Thank you for turning your keen prose against excessive attachment to the teachings of Malthus.  Here are some disorganized notes in support of you; I hope you find something you like.

  1. Malthus asserts that population will rise exponentially, bar mortality of some sort.  This is only true if you limit your observations to a small population and for a brief time.  Cities can exist only because people move in; none grew to such size by natural increase, nor can any in fact sustain their size without immigration.  Nicholson once (Nicholson, A. J. The Self-Adjustment of Populations to Change 1957 Cold Spring Harbor Symposium on Quantitative Biology Cold Spring Harbor, NY, USA, 1957) blessed us with an entire page of proof that Malthus was right, but it was all Bandar-log logic: we all say it so it must be true.  If you were to, as I did, watch a fairly large population of fruit flies for a fairly long time (M. L. Herbert, M. G. Lewis, Fluctuation of fertility with number in a real insect population and a virtual population.
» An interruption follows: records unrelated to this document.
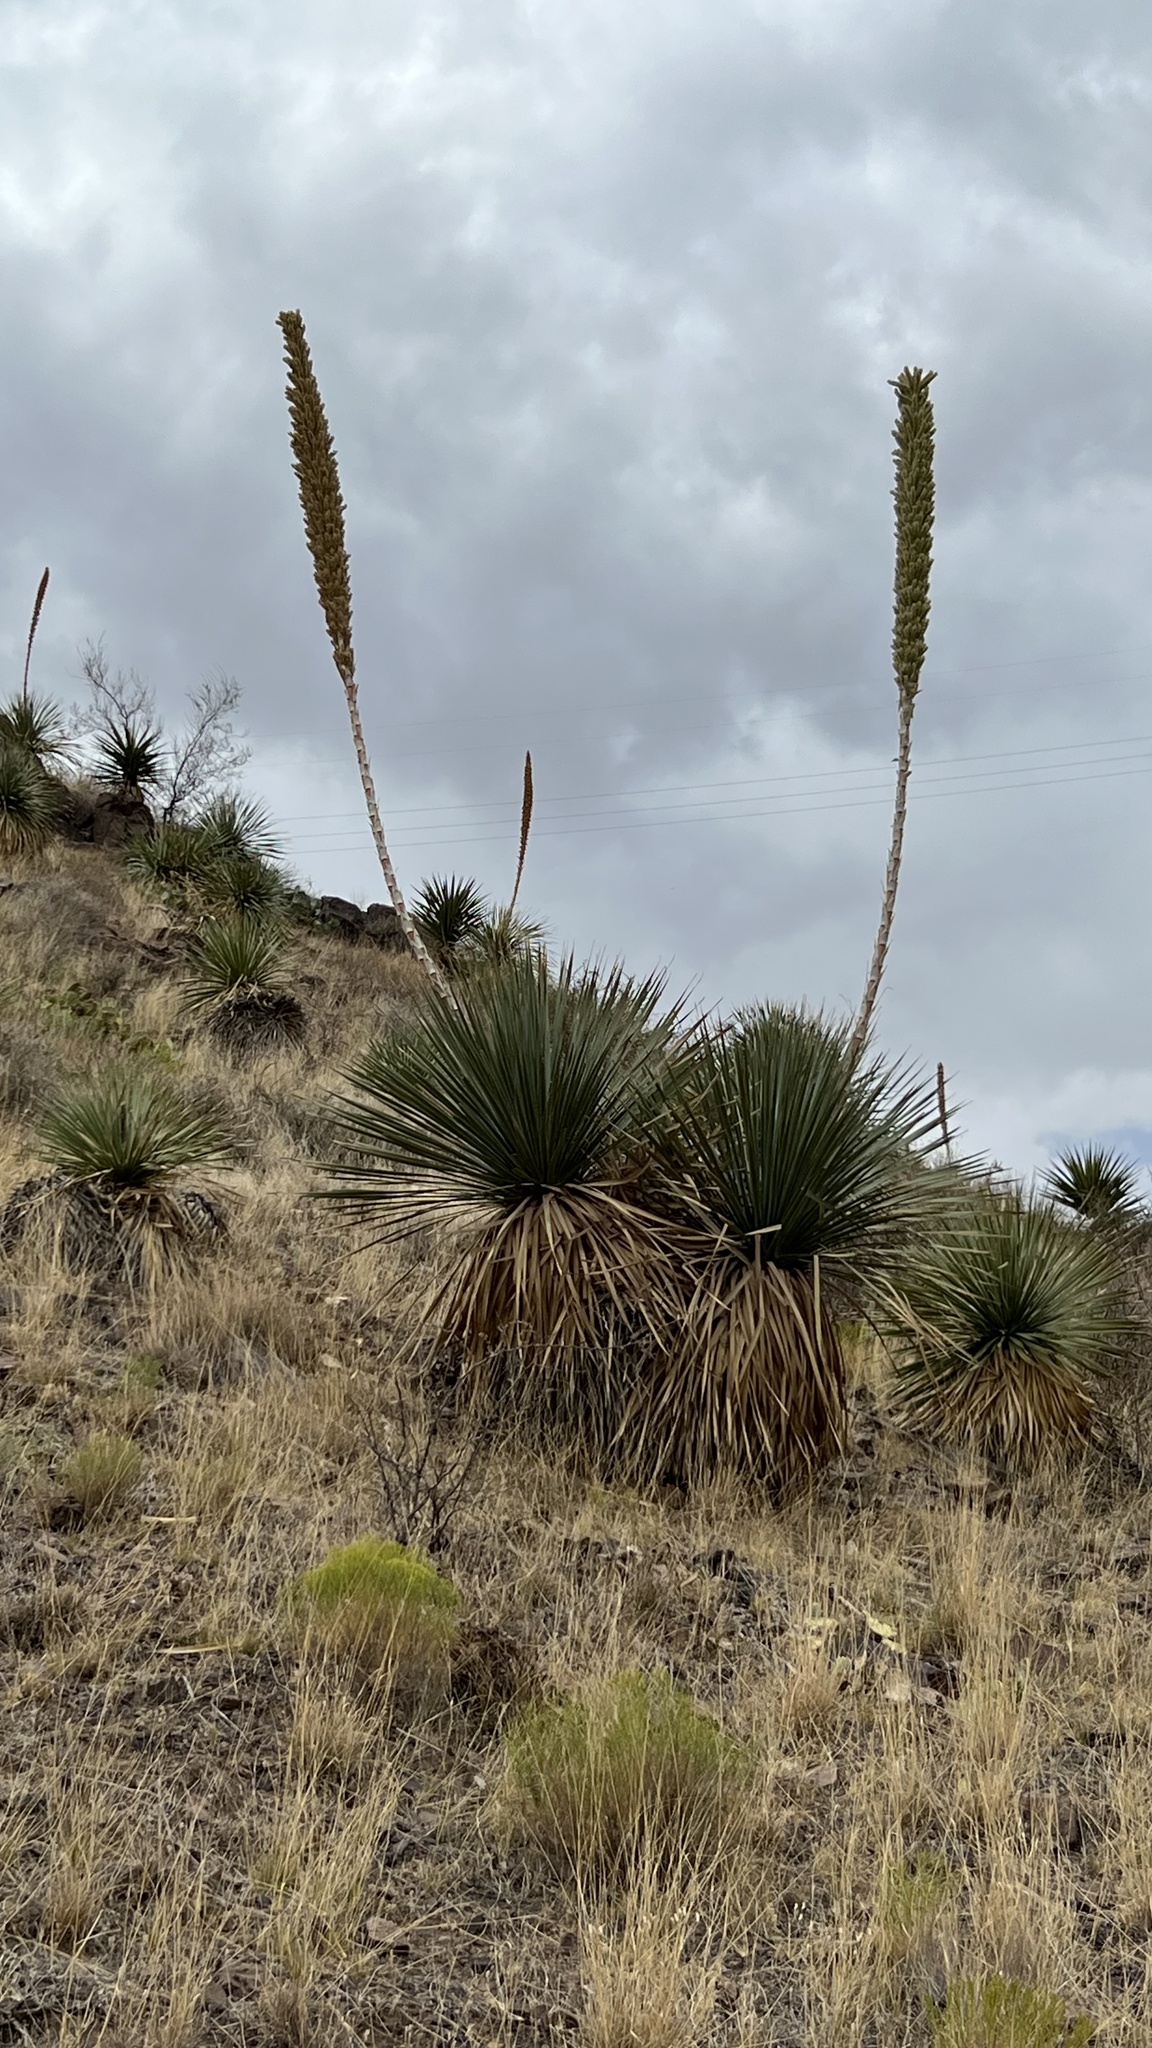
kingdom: Plantae
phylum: Tracheophyta
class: Liliopsida
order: Asparagales
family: Asparagaceae
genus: Dasylirion
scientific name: Dasylirion wheeleri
African Entomology 21, 119-126 (2013).) you might well notice that roughly exponential growth soon gives way to a damped oscillation.  My females are treated with exemplary equality and know no hunger, but they aren’t real educated, and that’s a fact. 
  2. Malthus asserts that food grows only arithmetically.  Where did that even come from?  More people can raise more food and experience should make us expect, as we do find, economies of scale. 
  3. So the logic of Malthus struggles forward with both legs broken clean in two. 
  4. I think the man’s name was Allen, who walked the hills of Appalachia looking at family trees.  He found support for the notion that genes in humans follow Mendelian rules.  We were shown some of his original notes at Harvard Medical School.  I noticed that there were a lot of cousin marriages and a lot of really big families.  You can get positive growth with enough cousin marriages and negative growth with urban life, so there has to be a magic number.  A stable population requires only that communities of a certain size (I suspect it would be the number such that all the men could fit into the Court of the Israelites on one side in the Temple) exclude all outsiders.  The population will be stable and will automatically correct any small disturbance. 
  5. Allen made it his business to try to improve the average intelligence by sterilizing those who were mentally challenged.  Well in that time and place the prevalence of Rh negative people was probably about 20% or more.  Call it 25%.  The overwhelming majority of the mentally challenged were victims of Rh incompatibility; they had an Rh negative mother, from whom perforce they got one negative allele, and an Rh positive father, from whom they got the Rh positive allele which caused their mother’s immune system to attack fetal and newborn red blood cells, poisoning the brain with free hemoglobin.  The first baby was probably all right, but as baby followed baby the disease got steadily worse, anemia caused edema which ultimately resulted (remember those big families) in a fetus getting stuck in the birth canal, dying, rotting with an appalling stench and killing the young mother with sepsis.  I knew a woman it happened to; fortunately modern surgery saved her life although think everybody involved got a bit of PTSD.  Now think; the surviving brain damaged children each carried a allele of each sort.  The number of alleles in the population was about equal positive and negative.  Removing one of each had no effect on the overall incidence at all; much less did it improve intelligence.    

So at the end of the day eugenics was even more ill-founded than most people suspect.  Thank you again for your challenge to it.